By Constance from The Adventures of Panda Bear. See Constance’s amazing pics on Instagram at The Adventures of Panda Bear
45. Oliebollen in the Netherlands
When you’re traveling to The Netherlands, an oliebol is one of the things you have to eat. Oliebollen (oil balls is the literal translation) are a traditional Dutch food and mostly eaten at funfairs and on New Year’s Eve. But you will also see a lot of oliebol stalls during winter, where they will sell them on random streets. However, in my opinion, you should eat them whenever you have the chance.
Oliebollen are made by using a spoon or ice cream scoop put the dough into a deep fryer with hot oil. Once the dough enters the hot oil, the typical oliebol shape will appear. The dough of oliebollen is made from flour, eggs, yeast, milk, baking powder and salt. Sometimes, depending on which oliebol you take, they can be filled with raisins. We usually eat oliebollen with powdered sugar. So, it’s not the healthiest Dutch snack, however, it is one of the tastiest. You should not leave The Netherlands without trying one of these bad boys.

━━━━━━━━━━━━━━━━

Direction A — Update the records starting at the first line and ending at the line containing "purple line: rotated", replacing "star" with "pentagon" and keeping everything else the same.
The text and the records have no connection to each other.

Stored records —
━━━━━━━━━━━━━━━━

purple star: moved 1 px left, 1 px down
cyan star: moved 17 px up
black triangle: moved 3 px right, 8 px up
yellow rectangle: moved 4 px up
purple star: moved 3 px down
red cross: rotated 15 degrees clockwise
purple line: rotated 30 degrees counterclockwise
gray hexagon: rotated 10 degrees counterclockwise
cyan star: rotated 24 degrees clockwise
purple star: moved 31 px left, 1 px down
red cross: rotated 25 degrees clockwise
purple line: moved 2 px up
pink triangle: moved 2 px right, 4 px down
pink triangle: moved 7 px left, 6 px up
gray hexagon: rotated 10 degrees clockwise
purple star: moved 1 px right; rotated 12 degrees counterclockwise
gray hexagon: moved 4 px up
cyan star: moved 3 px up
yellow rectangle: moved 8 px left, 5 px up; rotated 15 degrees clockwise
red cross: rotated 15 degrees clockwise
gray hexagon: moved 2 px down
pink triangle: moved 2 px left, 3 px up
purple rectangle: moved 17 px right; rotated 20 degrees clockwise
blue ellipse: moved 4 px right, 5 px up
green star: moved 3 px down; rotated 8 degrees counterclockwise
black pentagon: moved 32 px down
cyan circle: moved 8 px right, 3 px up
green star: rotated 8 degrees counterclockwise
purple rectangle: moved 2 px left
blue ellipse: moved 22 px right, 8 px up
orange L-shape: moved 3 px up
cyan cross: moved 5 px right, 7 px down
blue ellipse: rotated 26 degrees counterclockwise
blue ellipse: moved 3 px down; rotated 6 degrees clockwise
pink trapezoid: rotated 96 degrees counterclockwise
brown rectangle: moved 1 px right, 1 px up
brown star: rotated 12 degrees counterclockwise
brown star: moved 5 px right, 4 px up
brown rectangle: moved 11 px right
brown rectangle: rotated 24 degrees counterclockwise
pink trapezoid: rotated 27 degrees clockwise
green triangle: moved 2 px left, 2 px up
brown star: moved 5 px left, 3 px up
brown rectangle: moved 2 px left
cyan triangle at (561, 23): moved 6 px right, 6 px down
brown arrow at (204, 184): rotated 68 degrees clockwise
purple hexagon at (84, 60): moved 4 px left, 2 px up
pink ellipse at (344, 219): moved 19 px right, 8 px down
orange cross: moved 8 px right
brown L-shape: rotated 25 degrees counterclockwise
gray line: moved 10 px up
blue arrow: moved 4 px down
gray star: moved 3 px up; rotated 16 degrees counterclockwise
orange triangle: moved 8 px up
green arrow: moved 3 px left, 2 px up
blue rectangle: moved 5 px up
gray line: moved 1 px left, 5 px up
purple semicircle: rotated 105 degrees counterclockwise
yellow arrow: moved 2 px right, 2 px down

━━━━━━━━━━━━━━━━

Direction B — From the text on oliebollen, extract the passage starting at "Oliebollen are made" and ending at "these bad boys.", copied word for word.

Full answer A —
purple pentagon: moved 1 px left, 1 px down
cyan pentagon: moved 17 px up
black triangle: moved 3 px right, 8 px up
yellow rectangle: moved 4 px up
purple pentagon: moved 3 px down
red cross: rotated 15 degrees clockwise
purple line: rotated 30 degrees counterclockwise

Full answer B —
Oliebollen are made by using a spoon or ice cream scoop put the dough into a deep fryer with hot oil. Once the dough enters the hot oil, the typical oliebol shape will appear. The dough of oliebollen is made from flour, eggs, yeast, milk, baking powder and salt. Sometimes, depending on which oliebol you take, they can be filled with raisins. We usually eat oliebollen with powdered sugar. So, it’s not the healthiest Dutch snack, however, it is one of the tastiest. You should not leave The Netherlands without trying one of these bad boys.